This has been my experience. When you consider that fertility is tied to age, and that the core reason people mate is to procreate, the older a woman gets then theoretically the lower her standards should be because she brings less to the marketplace when it comes to fertility.

https://ongettingpregnant.files.wordpress.com/2014/01/female-fertility-chart.gif

My experience has been the opposite. Women close to 40 have bigger egos and a sense of entitlement than women I knew in my early 20s. Despite those women being older, uglier, many with kids, etc they feel more entitled to a man who looks/acts within a very narrow range of high SMV character traits.

I'm trying to write this thread w/o it devolving into women insulting me, but I am genuinely curious about this. It is like if hot men had humility and wanted long term relationships, but less attractive men were more arrogant and just wanted one night stands. You'd assume it would be the opposite, the less a man brings to the table the more humble he is and the lower his standards. But what if the opposite happens? that is what a lot of men seem to be noticing with women.

So I have various hypothesis about this:

  1. The sane women with healthy egos get plucked off the market by guys wanting to start families. The single women left on the market are left there because they have impossible standards or are hard to put up with. Basically the women who are still single are single (because other reasons) they have huge egos. The women with healthy egos got paired off.

  2. As people get older, they become more centered and comfortable in their own skin. As a result self esteem ideally goes up and people tolerate less bullshit. So what comes across as high standards and a big ego is just women being whole and complete as individuals and as a result not needing men as much, so their standards naturally rise since being single isn't as scary or unpleasant. A desperate person will take a shitty job, a person who is financially secure will not because they do not 'need' the job as much.

  3. Its not happening, women's egos and standards decline with age (I haven't noticed this).

  4. The rise of internet dating and social media coincided with when people like me matured from young adults to early middle age, and social media caused women's heads in general to explode. So yes women in their 30s have big egos now, but women in their 20s have even bigger egos than they do, and both have far bigger egos than women in their 20s did 10-20 years ago.

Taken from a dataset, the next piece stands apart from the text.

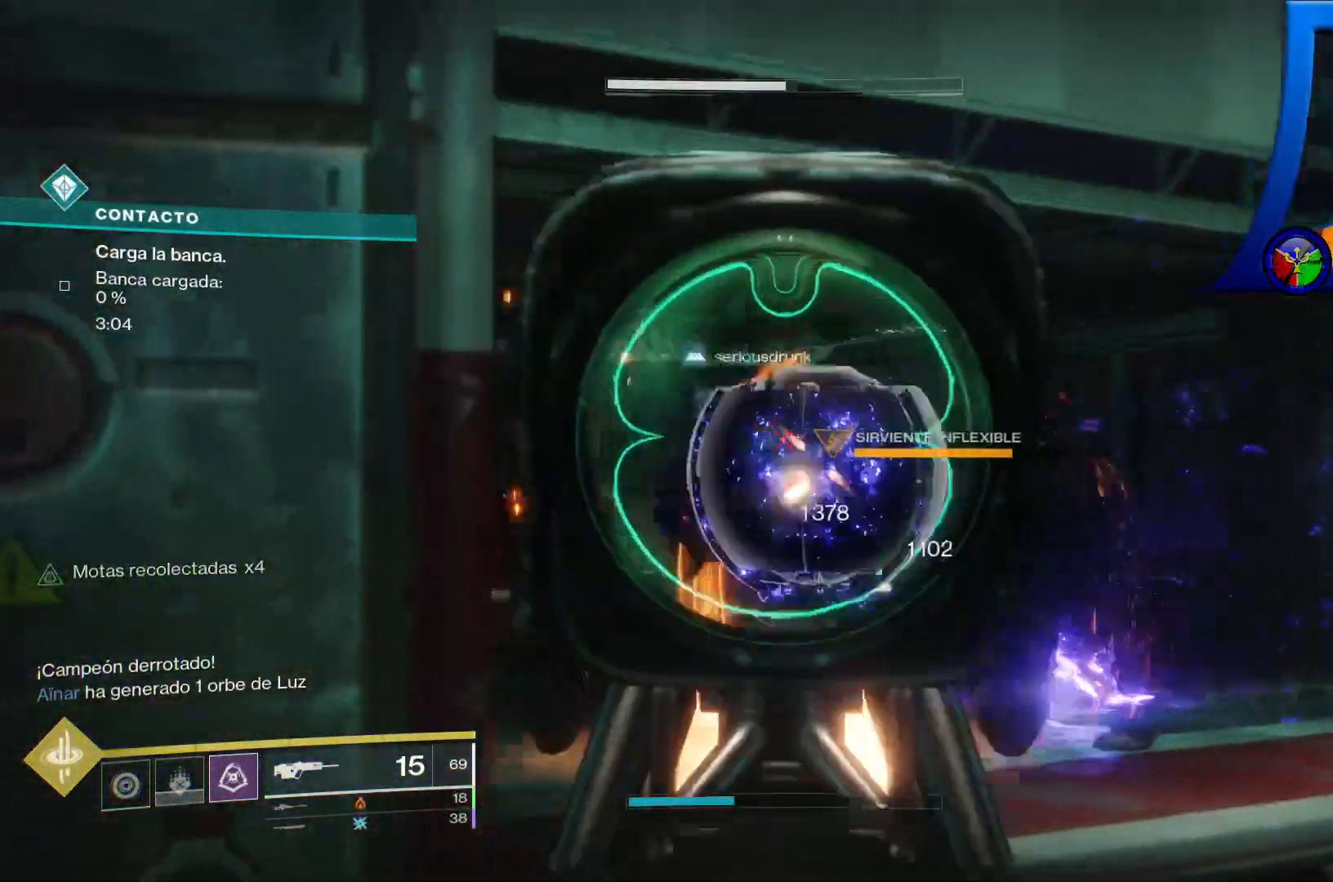
{"buttons": ["L2"], "left_stick": "down", "right_stick": "center", "events": [[67, "R2", "up"], [100, "right_stick", "center"], [133, "R2", "down"], [167, "left_stick", "center"], [250, "R2", "up"], [267, "right_stick", "down-right"], [317, "left_stick", "down"], [367, "R2", "down"], [417, "right_stick", "center"], [500, "R2", "up"]]}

The reason I single out women is I do not think I see men doing this. Men if anything seem to be doing the opposite. In my experience, men's standards go down as they age despite the fact that in many ways their SMV goes up (they become more financially secure, more family oriented, more stable). But women's standards seem to go up despite their SMV going down due to a decline in fertility and an increase in single motherhood.

I don't know if my OP sounds offensive to middle aged and older women. It isn't meant to be, but I've met too many men who notice and are confused by this dichotomy. Why would someone's demands go up when what they have to offer to get their demands met goes down?

For people picking point 2, why does the same not seem to happen for men? I see men drop out and go MGTOW with age, but that is because they feel women have become too negative. Women get upset because men do not bring enough positives to the market.

That is a gender dynamic that seems to vary. Men, as they get older, stay single because women have too many negatives. Women, as they get older, stay single because men do not have enough positives. That is my impression.

I do think men also become less tolerant of BS as they get older, and a 40 year old man will be less likely to put up with what a 20 year old man does. Fundamentally men's demands do not go up (if anything they go down), but their list of dealbreakers does go up. Women just increase their list of demands. This is what I've seen.